── Input for this task

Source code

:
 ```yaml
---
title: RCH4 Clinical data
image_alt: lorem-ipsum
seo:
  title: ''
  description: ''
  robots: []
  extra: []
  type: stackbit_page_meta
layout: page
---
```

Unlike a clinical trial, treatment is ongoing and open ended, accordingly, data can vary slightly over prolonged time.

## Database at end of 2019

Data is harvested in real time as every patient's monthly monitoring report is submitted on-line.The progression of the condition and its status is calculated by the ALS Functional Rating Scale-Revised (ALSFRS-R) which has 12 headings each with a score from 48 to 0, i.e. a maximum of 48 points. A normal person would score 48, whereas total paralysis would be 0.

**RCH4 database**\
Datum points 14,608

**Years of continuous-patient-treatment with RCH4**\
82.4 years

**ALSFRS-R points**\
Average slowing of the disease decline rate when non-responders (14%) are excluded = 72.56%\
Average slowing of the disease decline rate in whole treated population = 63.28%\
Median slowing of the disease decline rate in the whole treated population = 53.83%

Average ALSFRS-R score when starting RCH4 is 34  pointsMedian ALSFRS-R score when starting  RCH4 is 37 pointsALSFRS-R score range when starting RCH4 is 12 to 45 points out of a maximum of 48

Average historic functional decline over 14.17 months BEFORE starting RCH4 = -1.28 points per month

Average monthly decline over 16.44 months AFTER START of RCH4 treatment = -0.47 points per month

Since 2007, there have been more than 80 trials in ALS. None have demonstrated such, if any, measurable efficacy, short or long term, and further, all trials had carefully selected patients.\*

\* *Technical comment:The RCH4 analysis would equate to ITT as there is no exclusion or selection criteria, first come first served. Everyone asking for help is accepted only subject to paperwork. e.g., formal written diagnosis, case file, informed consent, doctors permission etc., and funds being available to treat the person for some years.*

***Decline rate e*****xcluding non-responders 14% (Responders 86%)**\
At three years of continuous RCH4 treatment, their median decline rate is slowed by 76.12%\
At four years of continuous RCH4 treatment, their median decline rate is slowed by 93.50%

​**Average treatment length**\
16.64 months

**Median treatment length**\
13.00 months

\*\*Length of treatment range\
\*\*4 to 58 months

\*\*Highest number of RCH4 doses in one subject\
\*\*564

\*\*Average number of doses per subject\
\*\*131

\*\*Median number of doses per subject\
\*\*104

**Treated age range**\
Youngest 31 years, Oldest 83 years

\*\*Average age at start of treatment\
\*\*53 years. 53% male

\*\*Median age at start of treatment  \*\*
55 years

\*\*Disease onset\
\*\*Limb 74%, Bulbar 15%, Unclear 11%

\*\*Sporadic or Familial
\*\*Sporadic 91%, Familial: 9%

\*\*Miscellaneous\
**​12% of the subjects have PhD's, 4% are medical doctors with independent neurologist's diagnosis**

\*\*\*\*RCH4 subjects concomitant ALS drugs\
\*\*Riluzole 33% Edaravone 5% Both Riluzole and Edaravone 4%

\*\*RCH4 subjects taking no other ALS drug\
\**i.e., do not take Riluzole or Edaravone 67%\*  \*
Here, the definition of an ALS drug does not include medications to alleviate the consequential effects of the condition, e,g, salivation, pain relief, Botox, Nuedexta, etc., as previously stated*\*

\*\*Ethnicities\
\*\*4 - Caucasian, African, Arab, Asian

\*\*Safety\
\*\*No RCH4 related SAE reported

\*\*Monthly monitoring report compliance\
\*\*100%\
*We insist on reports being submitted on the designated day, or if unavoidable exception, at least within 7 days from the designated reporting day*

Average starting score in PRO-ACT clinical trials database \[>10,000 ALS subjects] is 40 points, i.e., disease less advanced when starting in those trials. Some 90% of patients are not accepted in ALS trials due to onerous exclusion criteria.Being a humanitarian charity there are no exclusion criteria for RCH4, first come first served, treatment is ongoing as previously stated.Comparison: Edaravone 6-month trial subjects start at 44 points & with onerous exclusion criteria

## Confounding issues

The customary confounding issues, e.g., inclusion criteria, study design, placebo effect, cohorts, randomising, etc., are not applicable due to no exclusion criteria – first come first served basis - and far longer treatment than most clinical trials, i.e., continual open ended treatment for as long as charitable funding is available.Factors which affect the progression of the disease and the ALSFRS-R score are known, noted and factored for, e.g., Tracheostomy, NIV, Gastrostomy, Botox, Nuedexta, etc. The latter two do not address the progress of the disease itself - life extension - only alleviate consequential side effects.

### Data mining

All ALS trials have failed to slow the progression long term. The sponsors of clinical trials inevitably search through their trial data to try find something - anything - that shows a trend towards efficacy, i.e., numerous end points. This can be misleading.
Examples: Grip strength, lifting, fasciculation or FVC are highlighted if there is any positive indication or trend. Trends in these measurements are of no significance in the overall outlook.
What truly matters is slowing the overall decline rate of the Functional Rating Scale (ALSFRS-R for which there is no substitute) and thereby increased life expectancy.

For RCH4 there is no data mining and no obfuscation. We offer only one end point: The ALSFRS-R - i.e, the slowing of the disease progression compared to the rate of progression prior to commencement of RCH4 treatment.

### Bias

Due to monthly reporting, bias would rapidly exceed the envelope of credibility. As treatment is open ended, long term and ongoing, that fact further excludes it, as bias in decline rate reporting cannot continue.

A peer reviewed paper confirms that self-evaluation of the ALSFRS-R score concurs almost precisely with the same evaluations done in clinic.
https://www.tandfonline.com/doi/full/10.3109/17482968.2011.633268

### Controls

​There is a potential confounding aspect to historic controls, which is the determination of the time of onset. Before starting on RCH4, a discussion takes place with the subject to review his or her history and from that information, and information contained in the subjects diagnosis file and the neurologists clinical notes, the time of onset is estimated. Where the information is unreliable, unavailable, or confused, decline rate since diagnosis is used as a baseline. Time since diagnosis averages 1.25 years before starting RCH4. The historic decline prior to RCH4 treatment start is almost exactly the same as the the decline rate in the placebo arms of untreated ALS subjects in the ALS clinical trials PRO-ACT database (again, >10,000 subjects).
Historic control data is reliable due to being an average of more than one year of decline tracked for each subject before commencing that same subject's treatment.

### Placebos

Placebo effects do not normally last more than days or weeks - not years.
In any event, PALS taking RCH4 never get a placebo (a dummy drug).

────

Problem details — What's needed is an exact copy of every entry.

Expected output —
Source code

:
 ```yaml
---
title: RCH4 Clinical data
image_alt: lorem-ipsum
seo:
  title: ''
  description: ''
  robots: []
  extra: []
  type: stackbit_page_meta
layout: page
---
```

Unlike a clinical trial, treatment is ongoing and open ended, accordingly, data can vary slightly over prolonged time.

## Database at end of 2019

Data is harvested in real time as every patient's monthly monitoring report is submitted on-line.The progression of the condition and its status is calculated by the ALS Functional Rating Scale-Revised (ALSFRS-R) which has 12 headings each with a score from 48 to 0, i.e. a maximum of 48 points. A normal person would score 48, whereas total paralysis would be 0.

**RCH4 database**\
Datum points 14,608

**Years of continuous-patient-treatment with RCH4**\
82.4 years

**ALSFRS-R points**\
Average slowing of the disease decline rate when non-responders (14%) are excluded = 72.56%\
Average slowing of the disease decline rate in whole treated population = 63.28%\
Median slowing of the disease decline rate in the whole treated population = 53.83%

Average ALSFRS-R score when starting RCH4 is 34  pointsMedian ALSFRS-R score when starting  RCH4 is 37 pointsALSFRS-R score range when starting RCH4 is 12 to 45 points out of a maximum of 48

Average historic functional decline over 14.17 months BEFORE starting RCH4 = -1.28 points per month

Average monthly decline over 16.44 months AFTER START of RCH4 treatment = -0.47 points per month

Since 2007, there have been more than 80 trials in ALS. None have demonstrated such, if any, measurable efficacy, short or long term, and further, all trials had carefully selected patients.\*

\* *Technical comment:The RCH4 analysis would equate to ITT as there is no exclusion or selection criteria, first come first served. Everyone asking for help is accepted only subject to paperwork. e.g., formal written diagnosis, case file, informed consent, doctors permission etc., and funds being available to treat the person for some years.*

***Decline rate e*****xcluding non-responders 14% (Responders 86%)**\
At three years of continuous RCH4 treatment, their median decline rate is slowed by 76.12%\
At four years of continuous RCH4 treatment, their median decline rate is slowed by 93.50%

​**Average treatment length**\
16.64 months

**Median treatment length**\
13.00 months

\*\*Length of treatment range\
\*\*4 to 58 months

\*\*Highest number of RCH4 doses in one subject\
\*\*564

\*\*Average number of doses per subject\
\*\*131

\*\*Median number of doses per subject\
\*\*104

**Treated age range**\
Youngest 31 years, Oldest 83 years

\*\*Average age at start of treatment\
\*\*53 years. 53% male

\*\*Median age at start of treatment  \*\*
55 years

\*\*Disease onset\
\*\*Limb 74%, Bulbar 15%, Unclear 11%

\*\*Sporadic or Familial
\*\*Sporadic 91%, Familial: 9%

\*\*Miscellaneous\
**​12% of the subjects have PhD's, 4% are medical doctors with independent neurologist's diagnosis**

\*\*\*\*RCH4 subjects concomitant ALS drugs\
\*\*Riluzole 33% Edaravone 5% Both Riluzole and Edaravone 4%

\*\*RCH4 subjects taking no other ALS drug\
\**i.e., do not take Riluzole or Edaravone 67%\*  \*
Here, the definition of an ALS drug does not include medications to alleviate the consequential effects of the condition, e,g, salivation, pain relief, Botox, Nuedexta, etc., as previously stated*\*

\*\*Ethnicities\
\*\*4 - Caucasian, African, Arab, Asian

\*\*Safety\
\*\*No RCH4 related SAE reported

\*\*Monthly monitoring report compliance\
\*\*100%\
*We insist on reports being submitted on the designated day, or if unavoidable exception, at least within 7 days from the designated reporting day*

Average starting score in PRO-ACT clinical trials database \[>10,000 ALS subjects] is 40 points, i.e., disease less advanced when starting in those trials. Some 90% of patients are not accepted in ALS trials due to onerous exclusion criteria.Being a humanitarian charity there are no exclusion criteria for RCH4, first come first served, treatment is ongoing as previously stated.Comparison: Edaravone 6-month trial subjects start at 44 points & with onerous exclusion criteria

## Confounding issues

The customary confounding issues, e.g., inclusion criteria, study design, placebo effect, cohorts, randomising, etc., are not applicable due to no exclusion criteria – first come first served basis - and far longer treatment than most clinical trials, i.e., continual open ended treatment for as long as charitable funding is available.Factors which affect the progression of the disease and the ALSFRS-R score are known, noted and factored for, e.g., Tracheostomy, NIV, Gastrostomy, Botox, Nuedexta, etc. The latter two do not address the progress of the disease itself - life extension - only alleviate consequential side effects.

### Data mining

All ALS trials have failed to slow the progression long term. The sponsors of clinical trials inevitably search through their trial data to try find something - anything - that shows a trend towards efficacy, i.e., numerous end points. This can be misleading.
Examples: Grip strength, lifting, fasciculation or FVC are highlighted if there is any positive indication or trend. Trends in these measurements are of no significance in the overall outlook.
What truly matters is slowing the overall decline rate of the Functional Rating Scale (ALSFRS-R for which there is no substitute) and thereby increased life expectancy.

For RCH4 there is no data mining and no obfuscation. We offer only one end point: The ALSFRS-R - i.e, the slowing of the disease progression compared to the rate of progression prior to commencement of RCH4 treatment.

### Bias

Due to monthly reporting, bias would rapidly exceed the envelope of credibility. As treatment is open ended, long term and ongoing, that fact further excludes it, as bias in decline rate reporting cannot continue.

A peer reviewed paper confirms that self-evaluation of the ALSFRS-R score concurs almost precisely with the same evaluations done in clinic.
https://www.tandfonline.com/doi/full/10.3109/17482968.2011.633268

### Controls

​There is a potential confounding aspect to historic controls, which is the determination of the time of onset. Before starting on RCH4, a discussion takes place with the subject to review his or her history and from that information, and information contained in the subjects diagnosis file and the neurologists clinical notes, the time of onset is estimated. Where the information is unreliable, unavailable, or confused, decline rate since diagnosis is used as a baseline. Time since diagnosis averages 1.25 years before starting RCH4. The historic decline prior to RCH4 treatment start is almost exactly the same as the the decline rate in the placebo arms of untreated ALS subjects in the ALS clinical trials PRO-ACT database (again, >10,000 subjects).
Historic control data is reliable due to being an average of more than one year of decline tracked for each subject before commencing that same subject's treatment.

### Placebos

Placebo effects do not normally last more than days or weeks - not years.
In any event, PALS taking RCH4 never get a placebo (a dummy drug).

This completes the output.